Page 43 of The Closed Circle


  As they told these stories, the platform of the restaurant revolved, and they saw the full moon go by six times, until it was almost midnight, and the smiling waiters and waitresses were standing by the doors to the observation floor, waiting for them to leave. And when the full moon was hanging again over the Reichstag and the Tiergarten, they knew that it was time to go, and that the circle had closed for the last time.

  It was a clear, blueblack, starry night, in the city of Berlin, in the year 2003. Patrick and Sophie walked together through the now quiet streets, along Karl-Liebknecht-Strasse and Unter den Linden until they had almost reached Pariser Platz and the Hotel Adlon. As they crossed the wide boulevard, a taxi pulled out quickly behind them from a side street, and they had to run across the final stretch of road. Patrick grabbed Sophie’s hand to pull her after him, and when they reached the safety of the pavement, he did not let go.

  As they passed the hotel, they saw there were only two people still sitting in the windows of the Restaurant Quarré on the ground floor: Philip and Lois. Patrick and Sophie waved to them, and gestured silently ahead in the direction of the Brandenburg Gate, to let them know that they had not quite done with walking yet.

  Philip and Lois had not ventured far that evening. They had moved only a few yards, in fact, from the lobby bar to the Restaurant Quarré, where they were given a window table without a reservation because the maitre d’ recognized Lois from her fainting fit a few hours earlier.

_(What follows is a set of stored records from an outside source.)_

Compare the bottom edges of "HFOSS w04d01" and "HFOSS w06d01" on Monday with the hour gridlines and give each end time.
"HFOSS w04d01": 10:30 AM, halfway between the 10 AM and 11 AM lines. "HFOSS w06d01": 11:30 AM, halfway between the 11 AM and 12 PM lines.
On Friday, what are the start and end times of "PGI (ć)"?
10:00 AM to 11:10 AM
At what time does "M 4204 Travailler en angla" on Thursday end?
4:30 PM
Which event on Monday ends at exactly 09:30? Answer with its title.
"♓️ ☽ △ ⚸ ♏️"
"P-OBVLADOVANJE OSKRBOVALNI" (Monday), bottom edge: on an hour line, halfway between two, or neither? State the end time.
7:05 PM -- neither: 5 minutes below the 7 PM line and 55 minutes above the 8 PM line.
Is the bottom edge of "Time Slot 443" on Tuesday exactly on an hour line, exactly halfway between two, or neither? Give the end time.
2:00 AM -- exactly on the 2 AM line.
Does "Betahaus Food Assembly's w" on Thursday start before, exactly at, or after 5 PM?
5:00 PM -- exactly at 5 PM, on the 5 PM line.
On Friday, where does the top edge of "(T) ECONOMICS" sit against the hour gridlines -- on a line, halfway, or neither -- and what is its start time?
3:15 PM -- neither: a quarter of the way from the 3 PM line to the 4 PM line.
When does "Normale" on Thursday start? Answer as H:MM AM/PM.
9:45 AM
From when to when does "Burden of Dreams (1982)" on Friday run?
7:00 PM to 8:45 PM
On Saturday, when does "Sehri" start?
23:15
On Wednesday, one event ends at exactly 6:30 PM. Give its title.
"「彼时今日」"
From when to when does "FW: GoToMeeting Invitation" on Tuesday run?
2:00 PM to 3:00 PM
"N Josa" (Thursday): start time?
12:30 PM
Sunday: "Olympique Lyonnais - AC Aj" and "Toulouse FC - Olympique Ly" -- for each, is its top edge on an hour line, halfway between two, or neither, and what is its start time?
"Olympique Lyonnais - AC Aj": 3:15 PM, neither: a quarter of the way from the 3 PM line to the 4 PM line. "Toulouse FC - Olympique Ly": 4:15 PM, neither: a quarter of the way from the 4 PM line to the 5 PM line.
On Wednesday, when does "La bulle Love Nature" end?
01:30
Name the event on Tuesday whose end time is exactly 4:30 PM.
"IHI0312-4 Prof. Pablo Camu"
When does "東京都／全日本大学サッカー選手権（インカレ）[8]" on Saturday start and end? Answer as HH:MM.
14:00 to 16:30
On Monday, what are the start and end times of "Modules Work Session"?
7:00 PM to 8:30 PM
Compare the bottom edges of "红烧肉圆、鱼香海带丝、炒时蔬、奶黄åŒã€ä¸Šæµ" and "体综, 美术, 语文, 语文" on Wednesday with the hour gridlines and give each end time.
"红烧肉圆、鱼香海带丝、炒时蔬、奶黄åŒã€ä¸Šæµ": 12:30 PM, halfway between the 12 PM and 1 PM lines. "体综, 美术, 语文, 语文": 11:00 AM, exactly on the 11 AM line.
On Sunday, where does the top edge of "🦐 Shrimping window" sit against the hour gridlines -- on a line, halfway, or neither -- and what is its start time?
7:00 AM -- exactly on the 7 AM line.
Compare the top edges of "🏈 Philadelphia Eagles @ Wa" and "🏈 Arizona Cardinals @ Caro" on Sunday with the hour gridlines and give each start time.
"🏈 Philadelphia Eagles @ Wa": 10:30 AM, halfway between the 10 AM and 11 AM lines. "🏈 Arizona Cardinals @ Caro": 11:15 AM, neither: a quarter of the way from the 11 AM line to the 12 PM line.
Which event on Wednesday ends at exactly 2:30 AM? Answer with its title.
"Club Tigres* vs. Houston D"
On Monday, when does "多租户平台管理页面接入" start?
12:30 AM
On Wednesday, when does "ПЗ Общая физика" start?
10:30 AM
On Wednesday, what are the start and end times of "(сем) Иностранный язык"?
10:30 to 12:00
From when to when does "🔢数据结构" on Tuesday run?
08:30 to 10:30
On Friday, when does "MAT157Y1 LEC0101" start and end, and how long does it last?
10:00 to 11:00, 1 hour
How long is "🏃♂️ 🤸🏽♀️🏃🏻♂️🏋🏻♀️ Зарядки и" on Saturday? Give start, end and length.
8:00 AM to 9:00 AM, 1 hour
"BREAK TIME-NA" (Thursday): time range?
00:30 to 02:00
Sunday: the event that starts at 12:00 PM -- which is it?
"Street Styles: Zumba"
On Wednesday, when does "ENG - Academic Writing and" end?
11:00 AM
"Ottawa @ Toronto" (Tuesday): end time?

  They could hardly avoid talking about Lois’s brothers, for most of the meal. It was some weeks since Philip had heard any news of Benjamin. He knew that he was down in London, and reunited with Cicely. Lois also said that he’d got another job, now, with a big firm of City accountants.

  “The thing nobody ever really explained to me,” she said, “was how Cicely managed to find him again in the first place.”

  “Oh, that was simple,” Philip answered. “We have Doug to thank for that. When she finally came back to London—having been in Sardinia for a few years, I think—one of the first things she did was to email Doug at the paper. He puts his address at the bottom of every column, you see. So he was the one who gave her Ben’s address in Birmingham. And then, of course, when Benjamin got back from his travels, he couldn’t believe it when Doug told him that she’d been trying to get back in touch. He probably went out and found her that afternoon.”

  To which Lois said, surprisingly: “Poor Malvina. That would have been the last thing she wanted to happen.”

  “Why do you say that?”

  “Because she’s always wanted to keep them apart. She’s always wanted that, more than anything. For Benjamin’s sake.” Philip seemed puzzled, so she asked: “Did you ever meet her?”

  “Only once—very briefly, a few years ago, at the rally for Longbridge.”

  “I spent a whole day with her,” said Lois, quietly, reflectively. “And I’m glad that I did. I understand things better now. And I’m not angry with her any more.”

  “When was this?” said Philip.

  “A couple of months ago. In Germany. Only a few hundred miles from here, as it happens—up on the coast. That’s where she and Paul have been . . . hiding out. I went to see them both—actually it was Paul I really wanted to see, to ask him what the hell he thought he was doing—but he miraculously disappeared that day. I never got to see him at all. It was Malvina I spoke to.”

  Then, slowly, she began to tell Philip everything she had learned that day.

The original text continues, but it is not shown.